Abruptly his expression changed again. His figure stiffened, the muscles of his face turned iron. Virginia saw that someone on the beach had pointed toward him. His mask was on.
The first burst of greeting was over. Here and there one or another of the brigade members jerked their heads in the stranger’s direction, explaining low-voiced to their companions. Soon all eyes turned curiously toward the canoe. A hum of low-voiced comment took the place of louder delight.
The stranger, finding himself generally observed, rose slowly to his feet, picked his way with a certain exaggerated deliberation of movement over the duffel lying in the bottom of the canoe, until he reached the bow, where he paused, one foot lifted to the gunwale just above the emblem of the painted star. Immediately a dead silence fell. Groups shifted, drew apart, and together again, like the slow agglomeration of sawdust on the surface of water, until at last they formed in a semicircle of staring, whose centre was the bow of the canoe and the stranger from Kettle Portage. The men scowled, the women regarded him with a half-fearful curiosity.

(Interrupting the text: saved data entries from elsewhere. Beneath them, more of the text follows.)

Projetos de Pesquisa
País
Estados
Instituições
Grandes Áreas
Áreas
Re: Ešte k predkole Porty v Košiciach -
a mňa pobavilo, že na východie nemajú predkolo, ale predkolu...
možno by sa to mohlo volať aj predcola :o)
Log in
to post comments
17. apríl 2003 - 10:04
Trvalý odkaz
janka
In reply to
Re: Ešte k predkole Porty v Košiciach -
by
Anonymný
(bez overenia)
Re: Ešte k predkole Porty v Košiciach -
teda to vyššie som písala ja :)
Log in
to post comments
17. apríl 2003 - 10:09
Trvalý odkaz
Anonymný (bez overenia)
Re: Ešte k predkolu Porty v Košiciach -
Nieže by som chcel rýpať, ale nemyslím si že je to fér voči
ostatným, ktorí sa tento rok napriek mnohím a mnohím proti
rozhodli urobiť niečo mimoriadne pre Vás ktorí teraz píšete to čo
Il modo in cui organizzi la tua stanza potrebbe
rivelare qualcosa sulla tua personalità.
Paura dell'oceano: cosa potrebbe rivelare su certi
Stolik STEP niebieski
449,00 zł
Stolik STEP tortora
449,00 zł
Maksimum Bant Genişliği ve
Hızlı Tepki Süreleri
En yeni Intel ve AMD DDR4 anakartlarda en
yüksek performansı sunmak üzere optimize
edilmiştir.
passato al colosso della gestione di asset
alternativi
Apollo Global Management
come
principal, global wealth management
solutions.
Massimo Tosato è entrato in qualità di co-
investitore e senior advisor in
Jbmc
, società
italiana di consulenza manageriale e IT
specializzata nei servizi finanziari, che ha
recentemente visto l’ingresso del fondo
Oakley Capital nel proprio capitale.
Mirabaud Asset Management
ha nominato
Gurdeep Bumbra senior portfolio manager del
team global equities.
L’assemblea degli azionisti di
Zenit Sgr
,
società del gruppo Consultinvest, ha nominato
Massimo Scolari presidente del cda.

Virginia Albret shivered in the shock of this sudden electric polarity. The man seemed alone against a sullen, unexplained hostility. The desperation she had thought to read but a moment before had vanished utterly, leaving in its place a scornful indifference and perhaps more than a trace of recklessness. He was ripe for an outbreak. She did not in the least understand, but she knew it from the depths of her woman’s instinct, and unconsciously her sympathies flowed out to this man, alone without a greeting where all others came to their own.

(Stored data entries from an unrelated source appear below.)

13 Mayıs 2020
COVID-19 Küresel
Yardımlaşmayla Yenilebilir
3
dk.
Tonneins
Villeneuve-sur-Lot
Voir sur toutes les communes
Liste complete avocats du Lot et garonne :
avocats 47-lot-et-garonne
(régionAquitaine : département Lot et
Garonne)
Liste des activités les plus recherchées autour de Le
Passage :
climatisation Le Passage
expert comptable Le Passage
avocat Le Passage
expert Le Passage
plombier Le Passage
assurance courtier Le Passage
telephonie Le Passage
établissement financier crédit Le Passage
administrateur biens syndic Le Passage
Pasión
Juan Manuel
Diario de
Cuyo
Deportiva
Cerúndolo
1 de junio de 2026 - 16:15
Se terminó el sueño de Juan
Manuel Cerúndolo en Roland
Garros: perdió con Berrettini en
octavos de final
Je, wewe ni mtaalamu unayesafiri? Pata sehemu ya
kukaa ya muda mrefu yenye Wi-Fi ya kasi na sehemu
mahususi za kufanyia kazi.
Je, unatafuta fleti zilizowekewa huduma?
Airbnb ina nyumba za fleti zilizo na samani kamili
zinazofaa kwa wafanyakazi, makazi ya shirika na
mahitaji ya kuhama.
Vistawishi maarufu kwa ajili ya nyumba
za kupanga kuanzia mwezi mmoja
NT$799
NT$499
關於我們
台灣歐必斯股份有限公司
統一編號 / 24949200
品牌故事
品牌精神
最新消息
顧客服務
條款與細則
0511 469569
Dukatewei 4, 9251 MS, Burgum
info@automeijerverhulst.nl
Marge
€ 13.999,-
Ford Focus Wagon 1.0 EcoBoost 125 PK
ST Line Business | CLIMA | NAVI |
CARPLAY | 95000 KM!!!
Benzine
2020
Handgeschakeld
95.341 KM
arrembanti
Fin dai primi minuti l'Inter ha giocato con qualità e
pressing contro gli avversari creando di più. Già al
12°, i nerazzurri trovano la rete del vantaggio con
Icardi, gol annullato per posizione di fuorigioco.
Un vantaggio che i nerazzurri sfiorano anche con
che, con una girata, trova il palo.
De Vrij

For perhaps a full sixty seconds the new-comer stood uncertain what he should do, or perhaps waiting for some word or act to tip the balance of his decision. One after another those on shore felt the insolence of his stare, and shifted uneasily. Then his deliberate scrutiny rose to the group by the cannon. Virginia caught her breath sharply. In spite of herself she could not turn away. The stranger’s eye crossed her own. She saw the hard look fade into pleased surprise. Instantly his hat swept the gunwale of the canoe. He stepped magnificently ashore. The crisis was over. Not a word had been spoken.
Chapter Three
Galen Albret sat in his rough-hewn arm-chair at the head of the table, receiving the reports of his captains. The long, narrow room opened before him, heavy raftered, massive, white, with a cavernous fireplace at either end. Above him frowned Sir George’s portrait, at his right hand and his left stretched the row of home-made heavy chairs, finished smooth and dull by two centuries of use.

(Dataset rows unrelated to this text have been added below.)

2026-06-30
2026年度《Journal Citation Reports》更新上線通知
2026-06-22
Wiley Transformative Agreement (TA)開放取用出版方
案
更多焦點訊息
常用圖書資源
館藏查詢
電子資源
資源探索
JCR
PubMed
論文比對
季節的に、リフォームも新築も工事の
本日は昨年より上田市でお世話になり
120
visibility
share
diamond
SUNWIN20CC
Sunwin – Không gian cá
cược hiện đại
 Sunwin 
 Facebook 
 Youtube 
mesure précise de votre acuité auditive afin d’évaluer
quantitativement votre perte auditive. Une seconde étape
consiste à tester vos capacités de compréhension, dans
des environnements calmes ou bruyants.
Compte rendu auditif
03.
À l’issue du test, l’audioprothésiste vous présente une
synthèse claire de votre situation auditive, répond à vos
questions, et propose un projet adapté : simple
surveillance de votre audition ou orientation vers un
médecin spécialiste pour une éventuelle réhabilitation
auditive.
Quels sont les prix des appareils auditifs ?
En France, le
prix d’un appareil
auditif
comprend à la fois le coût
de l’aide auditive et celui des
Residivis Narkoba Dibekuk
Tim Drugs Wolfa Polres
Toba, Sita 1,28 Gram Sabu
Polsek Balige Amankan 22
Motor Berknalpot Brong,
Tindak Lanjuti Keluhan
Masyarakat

His arms were laid along the arms of his seat; his shaggy head was sunk forward until his beard swept the curve of his big chest; the heavy tufts of hair above his eyes were drawn steadily together in a frown of attention. One after another the men arose and spoke. He made no movement, gave no sign, his short, powerful form blotted against the lighter silhouette of his chair, only his eyes and the white of his beard gleaming out of the dusk.